Underneath one of the towers in York Minster is placed an armorial plaque commemorating the gifts and skills of those who saved the tower from collapse.
At the very top of this plaque are the arms of York Minster (modern), followed by the inscription:
With Thanksgiving to God
for those whose gifts and skills
saves this tower from collapse
and especially to
Lawrence Rogert Lumley
Eleventh Earl of Scarbrough K.G.
First High Steward of York Minster
At the base of the marker are the arms of the Earl:
His arms are blazoned: Argent a fess gules between three popinjays vert collared gules. (Burke's Peerage notes that these are the arms of the Thwengs, apparently assumed by Marmaduke de Lumley (1341-1365) instead of the original arms of the Lumleys, which were six popinjays.) The crest is: A pelican in piety in her nest proper.

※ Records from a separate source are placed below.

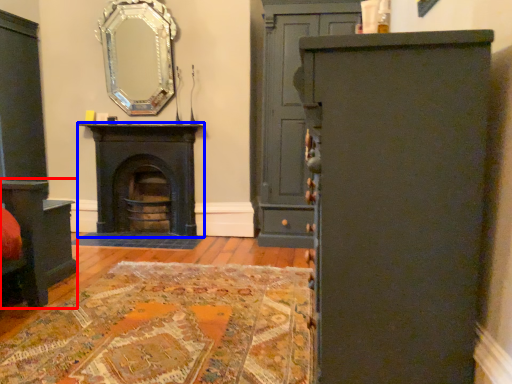
Question: Which of the following is the closest to the observer, vanity (highlighted by a red box) or fireplace (highlighted by a blue box)?

Choices:
 (A) vanity
 (B) fireplace

Answer: (A)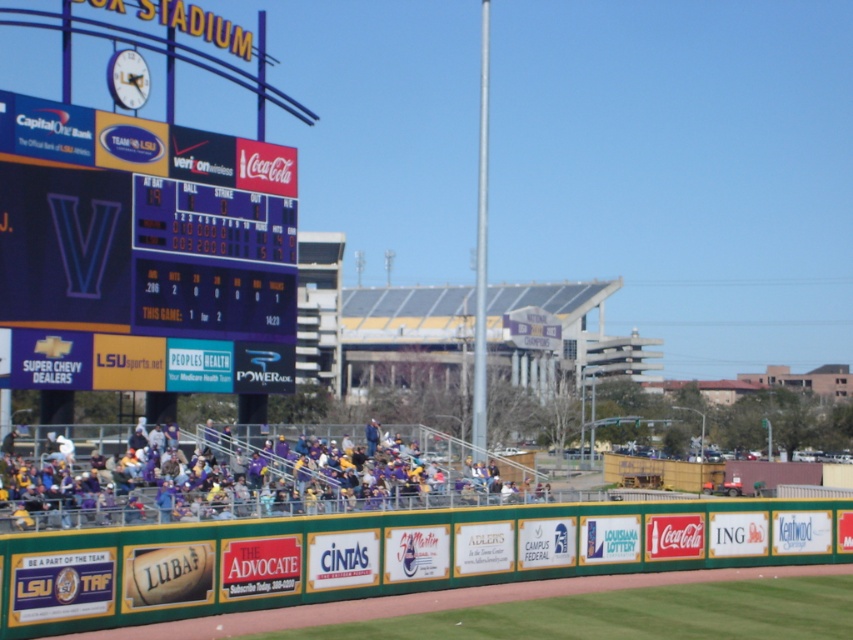
You are a photographer trying to capture a wide shot of the purple glossy scoreboard at left and the purple jersey at center. Based on their sizes, which object should you focus on first to ensure both fit in the frame?

The purple glossy scoreboard at left has a lesser width compared to the purple jersey at center, so you should focus on the purple jersey at center first to accommodate its larger size within the frame.

You are a photographer at the baseball stadium and want to capture the purple glossy scoreboard at left in your photo. The point you are currently focused on is at coordinates point [143,252]. Will this point be on the scoreboard?

Yes, the point [143,252] is on the purple glossy scoreboard at left, so focusing there will capture the scoreboard in your photo.

You are a photographer standing in the outfield of the baseball stadium. You want to take a photo of the purple jersey at center without the purple glossy scoreboard at left blocking it. Is this possible given your current position?

The purple jersey at center is behind the purple glossy scoreboard at left, so it is currently blocked by the scoreboard. To capture the purple jersey at center without obstruction, you would need to reposition yourself to a viewpoint where the jersey is no longer behind the scoreboard.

The supporters are: Two parrots wings addorsed and inverted vert. (Yeah, as depicted here, they look a little more like eagles to me, too.) And the motto is: Murus aeneus conscientia sana (A sound conscience is a wall of brass).
Lawrence Roger Lumley, K.G., (1896-1969), 11th Earl of Scarborough, MP for York, and as noted above, the First High Steward of York Minster.

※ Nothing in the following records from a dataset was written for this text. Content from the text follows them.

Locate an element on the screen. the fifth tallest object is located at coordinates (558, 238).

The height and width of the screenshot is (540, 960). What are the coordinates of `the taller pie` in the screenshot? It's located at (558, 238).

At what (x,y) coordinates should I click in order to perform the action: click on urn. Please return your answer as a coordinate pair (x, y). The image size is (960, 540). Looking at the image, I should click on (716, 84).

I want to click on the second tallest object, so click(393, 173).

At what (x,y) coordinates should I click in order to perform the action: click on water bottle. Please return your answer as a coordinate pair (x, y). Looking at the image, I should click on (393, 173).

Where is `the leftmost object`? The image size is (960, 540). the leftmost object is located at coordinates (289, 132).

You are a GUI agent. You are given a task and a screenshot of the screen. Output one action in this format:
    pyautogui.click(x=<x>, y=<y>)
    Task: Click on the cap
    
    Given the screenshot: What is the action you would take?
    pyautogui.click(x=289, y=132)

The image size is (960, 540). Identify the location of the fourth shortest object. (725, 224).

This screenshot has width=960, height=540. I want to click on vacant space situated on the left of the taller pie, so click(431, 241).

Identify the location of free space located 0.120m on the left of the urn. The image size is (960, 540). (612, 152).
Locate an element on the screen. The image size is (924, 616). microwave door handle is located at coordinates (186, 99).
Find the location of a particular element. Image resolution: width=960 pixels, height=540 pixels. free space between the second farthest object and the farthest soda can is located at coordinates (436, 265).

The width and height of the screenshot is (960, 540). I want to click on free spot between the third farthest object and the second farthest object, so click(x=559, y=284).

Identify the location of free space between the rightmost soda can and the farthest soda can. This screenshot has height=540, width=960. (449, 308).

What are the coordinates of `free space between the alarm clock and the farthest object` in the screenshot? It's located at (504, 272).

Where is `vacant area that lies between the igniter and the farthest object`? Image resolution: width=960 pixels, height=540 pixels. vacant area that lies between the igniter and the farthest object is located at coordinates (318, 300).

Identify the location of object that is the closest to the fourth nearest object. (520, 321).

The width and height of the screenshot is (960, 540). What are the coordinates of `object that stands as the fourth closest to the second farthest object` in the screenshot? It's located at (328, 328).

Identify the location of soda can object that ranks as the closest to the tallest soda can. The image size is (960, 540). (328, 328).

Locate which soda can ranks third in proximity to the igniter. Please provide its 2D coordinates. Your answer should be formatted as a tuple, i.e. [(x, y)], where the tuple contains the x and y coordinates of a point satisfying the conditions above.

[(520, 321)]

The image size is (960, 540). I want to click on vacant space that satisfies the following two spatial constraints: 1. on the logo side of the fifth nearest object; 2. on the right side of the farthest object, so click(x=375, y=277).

He married Katherine Isobel McEwen, sister of Sir John McEwen, 1st Baronet, on 12 July 1922 at St. Margaret's, Westminster.* They had five children: one son, who succeeded as the 12th Earl, and four daughters.
Like Queen Victoria and the Prince of Wales Edward Albert, whose cyphers we have seen before in the Philosophical Society's garden, Lumley was a Patron of the Yorkshire Philosophical Society.

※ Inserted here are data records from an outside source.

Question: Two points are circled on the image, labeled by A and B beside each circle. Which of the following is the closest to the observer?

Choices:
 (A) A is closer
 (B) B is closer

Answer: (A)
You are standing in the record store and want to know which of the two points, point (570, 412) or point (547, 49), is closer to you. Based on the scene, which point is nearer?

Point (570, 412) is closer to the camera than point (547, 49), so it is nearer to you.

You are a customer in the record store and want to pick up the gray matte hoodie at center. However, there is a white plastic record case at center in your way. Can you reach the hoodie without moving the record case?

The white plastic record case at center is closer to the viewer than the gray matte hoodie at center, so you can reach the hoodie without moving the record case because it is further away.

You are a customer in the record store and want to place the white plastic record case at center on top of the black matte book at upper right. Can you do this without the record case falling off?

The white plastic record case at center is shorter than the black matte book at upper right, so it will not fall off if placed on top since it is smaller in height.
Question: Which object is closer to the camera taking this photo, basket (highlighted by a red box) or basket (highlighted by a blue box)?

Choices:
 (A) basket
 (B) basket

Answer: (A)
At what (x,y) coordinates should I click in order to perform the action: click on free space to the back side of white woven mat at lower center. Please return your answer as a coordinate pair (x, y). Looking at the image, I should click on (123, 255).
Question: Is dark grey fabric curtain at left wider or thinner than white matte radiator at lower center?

* St. Margaret's, which stands next to Westminster Abbey in greater London, has a personal family connection, as my 11th great-grandparents, John Bray and Margaret Haslonde, were married in St. Margaret's on August 13, 1553. Both John and Margaret (Haslonde) Bray were also baptized, and later buried, at St. Margaret's, and all of their eight children were baptized there. So, as I said, a personal family connection.